- _EXTRAIT FOURNI_

⟨

Un projet de charte nommé Pace e ritornu in libertà (Paix et retour à la liberté) a été présenté ce mercredi 29 mars par le président de l'Exécutif et le président de l'Assemblée de Corse.
L'objectif de la charte Pace e ritornu in libertà est de favoriser la réinsertion et l'emploi des prisonniers nationalistes. C’est aussi, pour Gilles Simeoni, président du Conseil exécutif de Corse, un message adressé à l’État :
« Aujourd’hui la Corse est dans une ère nouvelle, une ère de paix. Cette paix, il faut la consolider, l’enraciner, la nourrir, et nous y participons à travers ce projet, ce programme. Il s’adosse aux valeurs culturelles de solidarité porté par le peuple corse. Un programme qui est aussi une façon de dire : c’est toute la société corse et pas seulement les nationalistes qui s’impliquent dans le processus de réinsertion professionnelle des anciens prisonniers politiques. C’est une façon aussi de dire à l’État : il faut avancer sur les revendications qui sont celles de l’amnistie et celle du rapprochement, il faut avancer vite. »

⟩

- _DONNÉES DISPONIBLES_
⟨

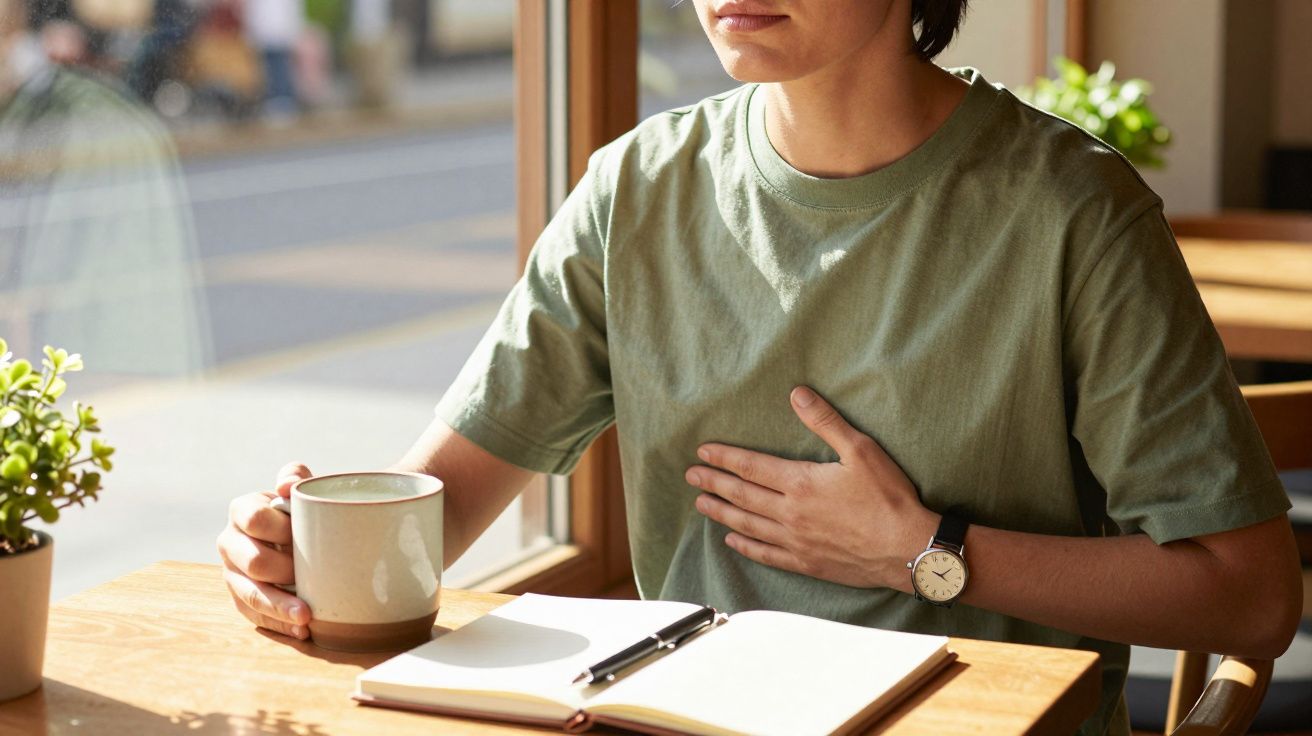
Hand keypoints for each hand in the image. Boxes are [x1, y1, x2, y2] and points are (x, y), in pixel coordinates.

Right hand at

⟩

- _ÉNONCÉ A_
Répondez à ces questions d'après l'extrait sur la charte corse :
(i) Quel jour le projet de charte a-t-il été présenté ?
(ii) Quel est l'objectif de la charte Pace e ritornu in libertà ?
(iii) Sur quelles revendications Gilles Simeoni demande-t-il à l'État d'avancer ?
- _ÉNONCÉ B_
Restituez mot pour mot le passage de l'extrait sur la charte corse qui va de « Un projet de » jusqu'à « l'Assemblée de Corse. ».
Les données ne jouent aucun rôle dans ce travail.

- _RÉSULTAT A_
(i) Le mercredi 29 mars.
(ii) Favoriser la réinsertion et l'emploi des prisonniers nationalistes.
(iii) L'amnistie et le rapprochement.

- _RÉSULTAT B_
Un projet de charte nommé Pace e ritornu in libertà (Paix et retour à la liberté) a été présenté ce mercredi 29 mars par le président de l'Exécutif et le président de l'Assemblée de Corse.